▶ _取り組む課題_
**A.** ウォートン連載の紹介文について、次の(i)〜(iii)が内容と合うかどうかを「はい」か「いいえ」で答えなさい。それぞれ、判断の根拠となる語句を紹介文からそのまま引用すること。
(i) WhartonにはPhiladelphiaのほかにSan FranciscoにもCampusがある。
(ii) San Francisco Campusで学ぶ期間は、1年生の春学期である。
(iii) 「ウォートンに聞け!」は2016年4月から連載されている。
**B.** ウォートン連載の紹介文の続きを、最後の行の後から書き進めなさい。

2016年4月からCOURRiER Japonにて連載の「ウォートンに聞け!」最新記事は、Semester in San Franciscoについての在校生レポートです。記事内にもある通り、Whartonには、Philadelphiaの他にもSan FranciscoにCampusがあり、2年生の秋学期の4か月間、TechやStartupを実務の近くで集中的に学ぶという選択肢も与えられています。今年卒業したばかりのWhartonアラムナイが、人気のSan Francisco Campusの特徴や学びを、経験談を交えて紹介させていただきましたので、ぜひご一読ください!
【COURRiER Japon 連載】ウォートンに聞け!
いまウォートン生が熱狂する「良いとこ取り」のプログラムとは?

▶ _提示された一覧_
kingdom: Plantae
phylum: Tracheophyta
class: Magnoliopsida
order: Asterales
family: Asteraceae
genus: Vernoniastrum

▶ _課題の解答_
**A.**
(i) はい。「Whartonには、Philadelphiaの他にもSan FranciscoにCampusがあり」
(ii) いいえ。「2年生の秋学期の4か月間」
(iii) はい。「2016年4月からCOURRiER Japonにて連載」

**B.**
山田聡 1986年北海道生まれ。2008年東京大学農学部卒業。同年、三菱商事株式会社に入社。自動車事業本部にて、ロシア・カザフスタン・キルギス・ウクライナ向け自動車輸出・販売事業、投資案件や新規事業立ち上げを担当。2015年、 ウォートンスクール入学。2017年5月、MBA取得。2017年7月より米系プライベート・エクイティファンドに参画予定。
PHOTO: THE WHARTON SCHOOL, COURRiER Japon
ウォートンといえば、米国内ではウォール・ストリートの投資銀行やファンドに多くの卒業生を輩出する、全米No.1のファイナンススクールとして広く認知されている。
ところが、最近そんなウォートンのイメージとは一線を画す、学生に人気のプログラムがあるという。2016年、このプログラムに第5期生として参加した山田聡さんによるレポート。
この特殊なプログラムは「Semester in San Francisco」と呼ばれるもので、2年生の秋学期(9〜12月の合計4ヵ月)のあいだ、本キャンパスのある東海岸の都市フィラデルフィアを離れ、起業やイノベーションの聖地、サンフランシスコの目抜き通りにあるサブキャンパスで学ぶものです。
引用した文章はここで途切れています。